President Joe Biden praised the agreement in a Sunday night statement that called on Congress to send it to his desk: “If you believe, as I do, that we must secure the border now, doing nothing is not an option,” Biden said.

The border-foreign aid deal faces even more difficult odds in the House. Speaker Mike Johnson said on NBC’s Meet The Press on Sunday that the House would take up a $17 billion Israel aid bill instead of the supplemental funding package. In a Saturday letter to House Republicans, Johnson had said the chamber would not swiftly consider the bipartisan deal.

Lankford and GOP allies hope that release of the text will dispel the notion that the bill would allow 5,000 undocumented immigrants to cross into the country daily. Under the parameters of the legislation and the current situation at the border, which sees crossings sometimes exceeding 10,000 per day, the border would be shut down to illegal crossings immediately.

The bill would preserve orderly asylum appointments at ports of entry as a way for immigrants to seek legal entry into the country, requiring that those ports process at least 1,400 migrants daily during periods when the border is shut down.

The legislation also includes the Fend Off Fentanyl Act and Afghan Adjustment Act as part of the larger deal. It would send about $62 billion to support Ukraine in its invasion against Russia, $14 billion in security aid for Israel, $10 billion in humanitarian assistance to the Gaza Strip and Ukraine, $20 billion for the border and nearly $5 billion to partners in the Indo-Pacific to fight Chinese aggression.

In addition to mandating a border shutdown at 5,000 daily encounters, the bill would allow the president to invoke that authority at 4,000 per day. Once the border is shut it would stay sealed to illegal crossings until encounters of unlawful crossings drop to about 2,000 per day. In addition, the use of presidential parole authority, which gives the president wider latitude to allow more undocumented immigrants into the country, would be curtailed. And the bill speeds up the asylum screening process significantly.

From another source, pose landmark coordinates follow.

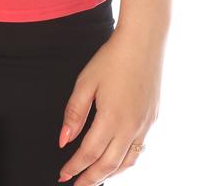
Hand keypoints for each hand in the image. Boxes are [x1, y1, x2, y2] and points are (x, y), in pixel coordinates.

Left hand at [57, 27, 162, 184]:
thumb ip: (74, 113)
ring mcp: (144, 125)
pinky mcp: (152, 119)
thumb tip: (64, 140)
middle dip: (90, 179)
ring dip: (109, 174)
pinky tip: (116, 160)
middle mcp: (131, 127)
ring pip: (126, 162)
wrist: (143, 43)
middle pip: (108, 165)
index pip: (89, 153)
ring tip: (94, 179)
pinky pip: (138, 150)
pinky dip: (125, 162)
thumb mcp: (86, 82)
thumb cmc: (112, 59)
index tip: (63, 175)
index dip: (74, 167)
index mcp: (111, 119)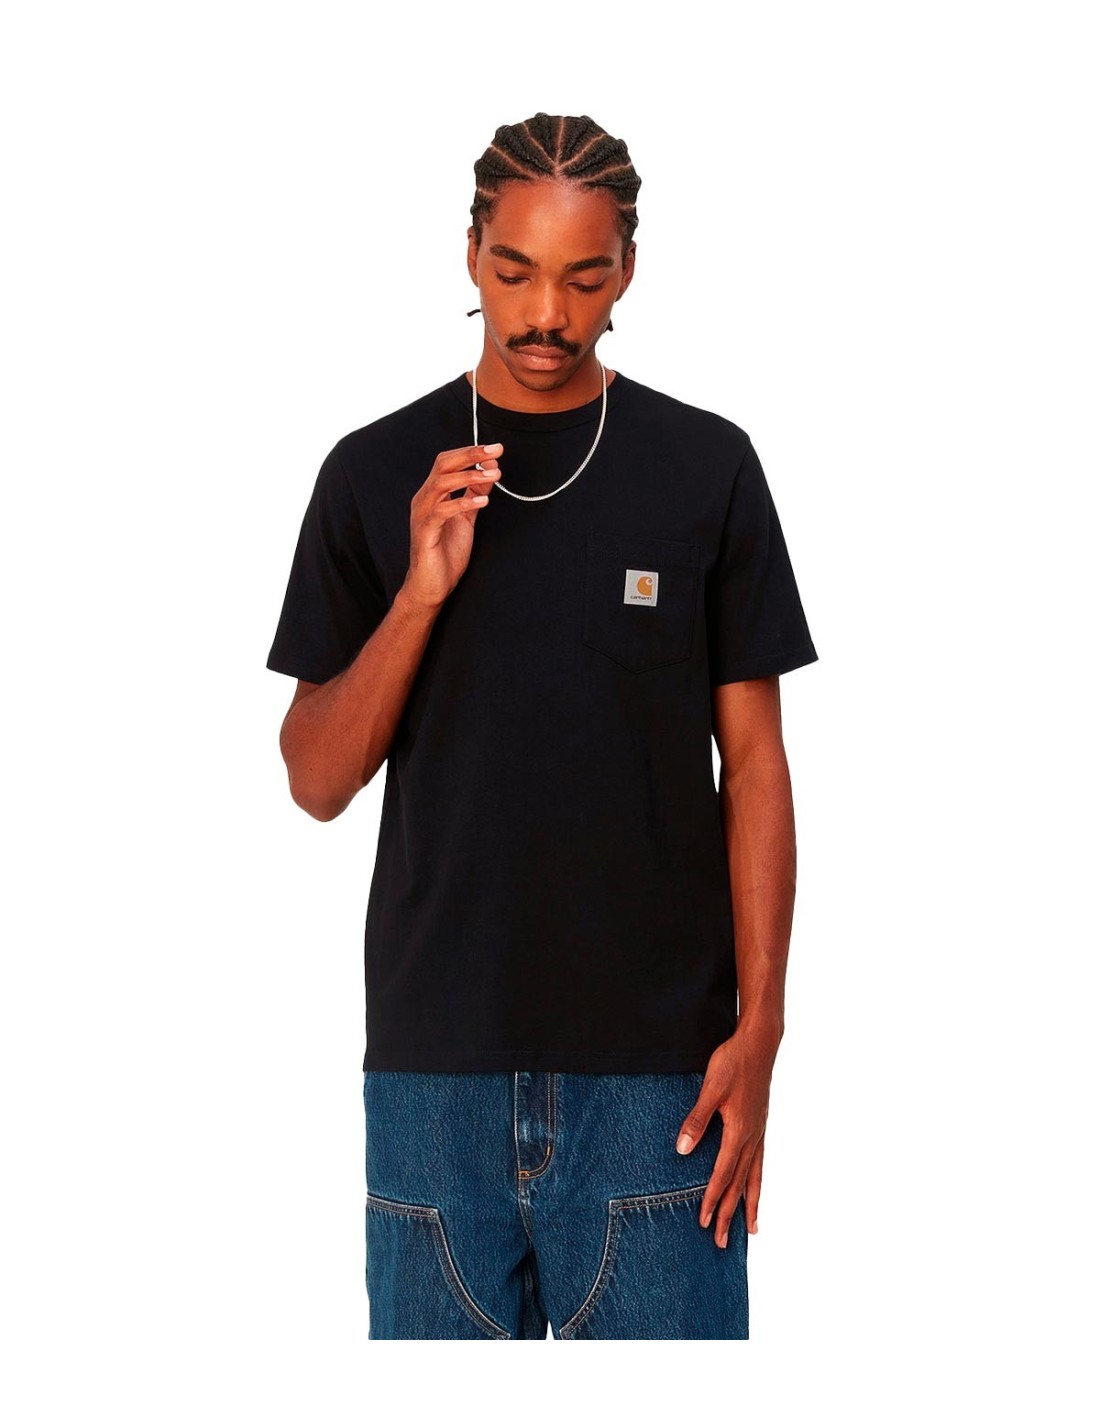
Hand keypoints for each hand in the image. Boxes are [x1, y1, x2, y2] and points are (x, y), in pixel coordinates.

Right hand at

Lankford said he had hoped to release the bill earlier to get the process moving more quickly but the complexity of the language made that tricky: “The words matter.” The legislation is the most ambitious piece of immigration legislation to get serious congressional consideration in six years.

At the end of the new accelerated asylum process that the bill would create, migrants who are “unable to meet that threshold, they are removed from the country in an expedited manner,” Sinema said on Sunday.

“Individuals who are approached between ports of entry are currently paroled,” she added, meaning that the migrants are given a notice to appear and are released. But under the new bill, Sinema said, “those individuals will be taken into custody, where they will then, if they claim asylum, go through the initial protection determination interview.”

“If they do not claim asylum, they will be removed under expedited removal … So people who come through the desert, whether they are evading law enforcement or giving themselves up to law enforcement, if they’re not seeking asylum, they don’t have a claim to the country and will be removed,” she said.

House Minority Leader Hakeem Jeffries slammed Johnson in a statement Sunday, calling the speaker’s decision to instead put an Israel aid bill on the floor this week “a cynical attempt to undermine the Senate’s bipartisan effort, given that House Republicans have been ordered by the former president not to pass any border security legislation or assistance for Ukraine.”

Former President Donald Trump and conservatives in both chambers have repeatedly attacked the legislation as insufficient, instead calling on Biden to use his existing executive authorities to shut down the border.

Republicans, including Johnson, had demanded a package last fall that linked border policy changes to billions in foreign aid. But the speaker denies his new position is due to Trump, saying on Meet the Press: “He’s not calling the shots. I’m the one calling the shots.”